Some say they want the day known as “DeColonize Alaska Day,” or “Truth and Reconciliation Day” in recognition of the first various inhabitants of the land, and the somewhat dubious transfer of a deed that didn’t include the people who got here first.

Tribes and bands of people lived in the vast Alaska region before Vitus Bering, the Danish explorer in the Russian Navy, caught his first glimpse of the land known to the Aleuts as “Alyeska.”

The Russians claimed the territory, and the U.S. purchased it from Russia in 1867. It was first a district, then a territory. Statehood came on Jan. 3, 1959. And the rest, as they say, is history.

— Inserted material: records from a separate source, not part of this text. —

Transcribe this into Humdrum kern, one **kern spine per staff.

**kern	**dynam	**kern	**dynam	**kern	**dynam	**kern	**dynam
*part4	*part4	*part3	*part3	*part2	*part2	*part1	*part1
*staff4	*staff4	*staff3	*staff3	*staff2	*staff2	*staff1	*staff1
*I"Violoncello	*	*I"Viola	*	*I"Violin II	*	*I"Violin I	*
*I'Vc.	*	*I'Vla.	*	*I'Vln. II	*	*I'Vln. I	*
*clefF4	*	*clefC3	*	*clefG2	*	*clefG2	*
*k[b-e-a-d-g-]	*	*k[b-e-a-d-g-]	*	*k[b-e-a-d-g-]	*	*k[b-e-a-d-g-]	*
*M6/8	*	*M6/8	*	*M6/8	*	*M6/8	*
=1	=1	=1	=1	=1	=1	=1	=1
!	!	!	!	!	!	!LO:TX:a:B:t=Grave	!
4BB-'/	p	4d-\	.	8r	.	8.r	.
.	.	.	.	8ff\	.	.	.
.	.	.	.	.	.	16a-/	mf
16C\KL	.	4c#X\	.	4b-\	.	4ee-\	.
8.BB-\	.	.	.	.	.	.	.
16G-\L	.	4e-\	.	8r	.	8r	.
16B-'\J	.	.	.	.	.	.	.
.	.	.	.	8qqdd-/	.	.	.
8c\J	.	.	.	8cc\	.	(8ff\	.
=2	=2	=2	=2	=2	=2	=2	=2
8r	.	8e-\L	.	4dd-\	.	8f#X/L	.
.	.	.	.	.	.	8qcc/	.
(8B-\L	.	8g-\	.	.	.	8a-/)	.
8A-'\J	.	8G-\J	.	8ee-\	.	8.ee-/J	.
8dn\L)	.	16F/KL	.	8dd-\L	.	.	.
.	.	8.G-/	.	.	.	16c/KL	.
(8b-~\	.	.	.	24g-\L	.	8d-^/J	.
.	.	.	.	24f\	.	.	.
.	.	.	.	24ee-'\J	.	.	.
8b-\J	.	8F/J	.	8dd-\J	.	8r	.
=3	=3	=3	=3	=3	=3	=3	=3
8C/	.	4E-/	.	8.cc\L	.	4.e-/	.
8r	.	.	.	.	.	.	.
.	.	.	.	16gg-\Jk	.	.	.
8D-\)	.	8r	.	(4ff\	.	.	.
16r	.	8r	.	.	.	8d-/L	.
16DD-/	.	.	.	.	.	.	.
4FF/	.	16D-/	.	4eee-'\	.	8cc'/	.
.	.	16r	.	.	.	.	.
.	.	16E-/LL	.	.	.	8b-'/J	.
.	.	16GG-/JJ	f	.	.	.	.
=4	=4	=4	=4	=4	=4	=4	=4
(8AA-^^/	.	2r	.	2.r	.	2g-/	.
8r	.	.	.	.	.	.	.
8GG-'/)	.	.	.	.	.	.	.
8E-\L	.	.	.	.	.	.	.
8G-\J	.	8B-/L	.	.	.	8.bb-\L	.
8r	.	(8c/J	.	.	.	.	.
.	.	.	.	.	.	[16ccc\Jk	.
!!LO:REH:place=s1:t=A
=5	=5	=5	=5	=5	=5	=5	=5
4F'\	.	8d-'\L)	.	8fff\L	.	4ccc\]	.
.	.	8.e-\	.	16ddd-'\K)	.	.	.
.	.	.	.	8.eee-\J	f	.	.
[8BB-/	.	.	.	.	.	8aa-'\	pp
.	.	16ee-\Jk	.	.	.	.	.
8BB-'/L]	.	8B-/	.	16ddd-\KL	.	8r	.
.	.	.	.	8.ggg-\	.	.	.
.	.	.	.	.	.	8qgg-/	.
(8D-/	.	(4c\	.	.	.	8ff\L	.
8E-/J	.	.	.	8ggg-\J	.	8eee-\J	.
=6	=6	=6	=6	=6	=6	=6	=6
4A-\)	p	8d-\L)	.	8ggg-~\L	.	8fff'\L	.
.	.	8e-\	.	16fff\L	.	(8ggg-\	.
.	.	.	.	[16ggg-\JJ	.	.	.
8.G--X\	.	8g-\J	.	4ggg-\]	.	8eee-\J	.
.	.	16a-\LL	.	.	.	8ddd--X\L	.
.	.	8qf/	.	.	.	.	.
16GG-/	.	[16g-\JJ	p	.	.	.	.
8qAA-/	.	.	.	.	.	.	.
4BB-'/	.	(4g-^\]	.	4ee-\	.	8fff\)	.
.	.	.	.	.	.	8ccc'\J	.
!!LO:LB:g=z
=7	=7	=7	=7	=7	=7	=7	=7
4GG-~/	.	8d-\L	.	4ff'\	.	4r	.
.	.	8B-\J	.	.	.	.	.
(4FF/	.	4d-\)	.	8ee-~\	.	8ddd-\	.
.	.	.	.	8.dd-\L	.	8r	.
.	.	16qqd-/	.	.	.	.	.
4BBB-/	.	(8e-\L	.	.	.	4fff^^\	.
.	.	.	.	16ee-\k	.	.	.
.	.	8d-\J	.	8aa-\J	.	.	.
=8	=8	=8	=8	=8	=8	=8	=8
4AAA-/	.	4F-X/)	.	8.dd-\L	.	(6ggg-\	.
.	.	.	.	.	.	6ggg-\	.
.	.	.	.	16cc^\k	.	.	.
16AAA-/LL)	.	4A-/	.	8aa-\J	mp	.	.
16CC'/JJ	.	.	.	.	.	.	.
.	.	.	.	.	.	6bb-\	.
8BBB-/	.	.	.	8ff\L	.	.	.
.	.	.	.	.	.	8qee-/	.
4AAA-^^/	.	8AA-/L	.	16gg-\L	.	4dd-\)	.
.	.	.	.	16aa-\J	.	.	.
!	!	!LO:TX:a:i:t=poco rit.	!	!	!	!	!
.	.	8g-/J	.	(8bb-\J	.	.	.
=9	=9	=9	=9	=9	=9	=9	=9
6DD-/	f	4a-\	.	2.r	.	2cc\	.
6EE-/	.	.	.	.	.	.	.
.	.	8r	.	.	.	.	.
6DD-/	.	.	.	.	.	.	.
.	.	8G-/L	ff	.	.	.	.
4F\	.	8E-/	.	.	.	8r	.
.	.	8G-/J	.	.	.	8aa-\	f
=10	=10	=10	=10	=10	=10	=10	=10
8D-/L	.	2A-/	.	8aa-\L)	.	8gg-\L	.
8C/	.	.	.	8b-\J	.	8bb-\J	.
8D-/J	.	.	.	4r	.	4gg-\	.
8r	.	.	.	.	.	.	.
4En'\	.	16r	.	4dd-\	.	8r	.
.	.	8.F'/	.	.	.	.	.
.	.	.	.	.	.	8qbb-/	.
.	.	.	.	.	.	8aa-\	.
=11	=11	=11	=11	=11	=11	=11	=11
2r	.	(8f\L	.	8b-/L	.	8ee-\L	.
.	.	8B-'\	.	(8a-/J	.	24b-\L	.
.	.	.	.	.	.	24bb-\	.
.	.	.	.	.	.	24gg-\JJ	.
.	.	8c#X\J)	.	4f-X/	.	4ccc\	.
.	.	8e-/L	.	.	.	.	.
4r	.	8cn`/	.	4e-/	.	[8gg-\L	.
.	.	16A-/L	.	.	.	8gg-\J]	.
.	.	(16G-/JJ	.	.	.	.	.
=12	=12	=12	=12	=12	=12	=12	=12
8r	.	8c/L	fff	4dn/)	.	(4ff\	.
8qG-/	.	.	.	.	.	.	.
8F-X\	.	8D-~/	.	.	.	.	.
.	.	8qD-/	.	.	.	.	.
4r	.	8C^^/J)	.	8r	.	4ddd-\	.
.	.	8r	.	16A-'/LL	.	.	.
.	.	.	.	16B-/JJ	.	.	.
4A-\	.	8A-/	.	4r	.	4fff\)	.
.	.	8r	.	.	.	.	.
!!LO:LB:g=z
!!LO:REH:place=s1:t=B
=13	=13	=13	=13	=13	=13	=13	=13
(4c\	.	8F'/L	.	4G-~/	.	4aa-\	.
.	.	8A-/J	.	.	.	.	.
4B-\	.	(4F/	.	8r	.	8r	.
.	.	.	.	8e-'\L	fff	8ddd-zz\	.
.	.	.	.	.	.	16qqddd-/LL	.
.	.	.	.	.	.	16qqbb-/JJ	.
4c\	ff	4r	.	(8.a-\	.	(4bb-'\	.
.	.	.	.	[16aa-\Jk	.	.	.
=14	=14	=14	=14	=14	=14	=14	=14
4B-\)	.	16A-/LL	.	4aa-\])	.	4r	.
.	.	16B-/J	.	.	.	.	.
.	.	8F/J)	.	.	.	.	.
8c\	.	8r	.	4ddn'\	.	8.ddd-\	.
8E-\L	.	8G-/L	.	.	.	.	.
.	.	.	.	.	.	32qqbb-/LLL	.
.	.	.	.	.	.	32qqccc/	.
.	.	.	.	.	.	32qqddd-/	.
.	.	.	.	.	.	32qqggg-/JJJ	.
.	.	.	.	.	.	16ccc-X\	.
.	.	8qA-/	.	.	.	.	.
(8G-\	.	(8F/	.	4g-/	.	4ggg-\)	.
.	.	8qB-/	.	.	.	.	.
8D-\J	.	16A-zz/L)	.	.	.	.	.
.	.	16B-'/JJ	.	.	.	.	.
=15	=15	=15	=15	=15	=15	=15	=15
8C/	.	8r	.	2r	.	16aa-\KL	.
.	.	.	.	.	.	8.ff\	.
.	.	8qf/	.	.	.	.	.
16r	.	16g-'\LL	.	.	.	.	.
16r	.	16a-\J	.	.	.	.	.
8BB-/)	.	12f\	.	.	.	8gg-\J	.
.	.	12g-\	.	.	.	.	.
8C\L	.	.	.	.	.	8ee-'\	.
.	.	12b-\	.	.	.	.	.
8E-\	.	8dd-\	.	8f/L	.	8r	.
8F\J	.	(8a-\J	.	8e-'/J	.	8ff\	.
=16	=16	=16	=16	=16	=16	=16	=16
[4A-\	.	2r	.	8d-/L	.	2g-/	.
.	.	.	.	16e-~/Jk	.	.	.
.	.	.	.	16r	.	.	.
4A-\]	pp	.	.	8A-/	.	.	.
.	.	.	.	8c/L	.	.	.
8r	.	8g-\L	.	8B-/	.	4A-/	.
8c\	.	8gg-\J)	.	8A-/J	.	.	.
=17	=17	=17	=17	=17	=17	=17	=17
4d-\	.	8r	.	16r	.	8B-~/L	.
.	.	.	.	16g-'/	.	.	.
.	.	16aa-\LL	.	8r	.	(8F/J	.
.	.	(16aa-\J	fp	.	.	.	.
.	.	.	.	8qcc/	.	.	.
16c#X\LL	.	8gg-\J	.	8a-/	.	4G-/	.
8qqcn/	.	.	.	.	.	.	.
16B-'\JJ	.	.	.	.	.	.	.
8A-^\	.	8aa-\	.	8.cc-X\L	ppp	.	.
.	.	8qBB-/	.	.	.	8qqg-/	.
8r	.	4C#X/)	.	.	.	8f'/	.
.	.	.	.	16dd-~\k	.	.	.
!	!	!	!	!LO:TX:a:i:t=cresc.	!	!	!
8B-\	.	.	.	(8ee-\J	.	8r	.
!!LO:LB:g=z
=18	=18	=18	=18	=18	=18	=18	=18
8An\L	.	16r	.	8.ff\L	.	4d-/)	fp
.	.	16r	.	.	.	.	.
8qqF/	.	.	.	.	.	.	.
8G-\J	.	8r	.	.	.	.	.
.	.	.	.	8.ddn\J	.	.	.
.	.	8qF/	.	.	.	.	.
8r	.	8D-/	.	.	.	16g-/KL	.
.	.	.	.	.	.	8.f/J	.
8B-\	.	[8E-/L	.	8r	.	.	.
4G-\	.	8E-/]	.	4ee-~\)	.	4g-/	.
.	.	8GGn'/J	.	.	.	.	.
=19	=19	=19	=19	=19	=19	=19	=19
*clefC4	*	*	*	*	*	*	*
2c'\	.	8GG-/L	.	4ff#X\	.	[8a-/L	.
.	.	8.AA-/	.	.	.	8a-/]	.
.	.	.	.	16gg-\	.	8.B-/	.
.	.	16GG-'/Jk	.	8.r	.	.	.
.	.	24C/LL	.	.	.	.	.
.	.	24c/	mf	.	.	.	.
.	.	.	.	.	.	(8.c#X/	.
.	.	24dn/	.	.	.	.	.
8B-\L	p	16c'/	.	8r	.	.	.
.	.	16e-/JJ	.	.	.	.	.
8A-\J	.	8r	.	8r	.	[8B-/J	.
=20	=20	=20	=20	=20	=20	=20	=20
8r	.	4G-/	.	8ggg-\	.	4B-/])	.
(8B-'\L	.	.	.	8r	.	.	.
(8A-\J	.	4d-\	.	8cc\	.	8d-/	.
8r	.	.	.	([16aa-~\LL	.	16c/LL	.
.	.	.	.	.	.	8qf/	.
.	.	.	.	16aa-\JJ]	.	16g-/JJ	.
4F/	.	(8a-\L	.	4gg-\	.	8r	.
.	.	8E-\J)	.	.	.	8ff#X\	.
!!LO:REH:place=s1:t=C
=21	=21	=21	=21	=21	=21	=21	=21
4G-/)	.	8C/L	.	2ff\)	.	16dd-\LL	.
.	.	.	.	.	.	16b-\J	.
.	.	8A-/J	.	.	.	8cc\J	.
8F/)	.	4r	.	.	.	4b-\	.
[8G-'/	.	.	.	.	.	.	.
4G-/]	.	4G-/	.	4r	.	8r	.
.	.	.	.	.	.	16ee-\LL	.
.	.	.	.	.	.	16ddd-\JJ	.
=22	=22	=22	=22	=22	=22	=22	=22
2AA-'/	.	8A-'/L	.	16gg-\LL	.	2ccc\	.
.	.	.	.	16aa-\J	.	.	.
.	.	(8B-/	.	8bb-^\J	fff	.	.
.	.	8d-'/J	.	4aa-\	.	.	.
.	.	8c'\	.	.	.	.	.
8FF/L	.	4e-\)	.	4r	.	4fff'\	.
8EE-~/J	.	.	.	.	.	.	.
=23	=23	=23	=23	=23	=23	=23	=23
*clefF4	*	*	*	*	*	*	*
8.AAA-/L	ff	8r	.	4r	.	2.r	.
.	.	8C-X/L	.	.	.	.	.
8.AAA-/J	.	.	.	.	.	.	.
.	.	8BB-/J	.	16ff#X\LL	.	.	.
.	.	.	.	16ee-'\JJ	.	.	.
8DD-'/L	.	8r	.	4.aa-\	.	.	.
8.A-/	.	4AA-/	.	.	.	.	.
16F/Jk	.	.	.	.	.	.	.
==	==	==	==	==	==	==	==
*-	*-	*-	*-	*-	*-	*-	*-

But Alaska Day marks the official transfer of the deed from the Russians, and there are plenty of Natives who don’t think that purchase was legal then, nor should that deed be honored now. Essentially, it’s a public statement that challenges the U.S. title to the land.

That’s made for uncomfortable interactions in Sitka, where the official transfer took place, and where Alaska Day is celebrated with gusto every year, with bagpipe bands, beer festivals, dances, tours, a reenactment ceremony, and a parade. It’s a week-long festival that draws hordes of visitors to town during the off-tourism season.

Since 2017, a group of local Tlingits and supporters have staged a counter-event to protest the colonization of Alaska. This year, letters to the editor in the local newspaper are once again raising the awareness that the official State of Alaska holiday is a day when some Alaskans mourn the uninvited colonists, stampeders, missionaries, oil drillers, and the history of Statehood itself.

It’s unclear what exactly the protesters want besides renaming the day, or if they’ll once again carry signs, and pound drums to express their displeasure with what is a high holy day in Sitka. Some have discussed the creation of a “Truth and Reconciliation Commission,” as occurred during the dismantling of apartheid in South Africa.

A video tour of Alaska Day in Sitka in 2018.

This year’s celebration theme is “Frontier First Responders.” Thursday, visitors coming to Sitka by air will be greeted at the airport by people in 1860s period costumes. Along with history exhibits and interpretive tours around town, there’s the Alaska Ball starting at 7 pm in Harrigan Hall, with more period costumes and a performance by the New Archangels Dancers, a 50-year-old dance troupe that celebrates Russian folk dance.

Friday features an underground tour of St. Michael’s Orthodox Cathedral, Russian Bishop’s House open house, a beer festival, Pioneers Home open house, and the parade at 2:30 pm. More events continue on Saturday, concluding with a variety show in the evening.

See the entire schedule of events at this link.

Will Native protesters dampen the celebrations? Perhaps, or perhaps not. The new Indigenous Peoples Day, which was Monday — same day as Columbus Day — may take the sting out of the wound that some Natives feel about Alaska Day festivities.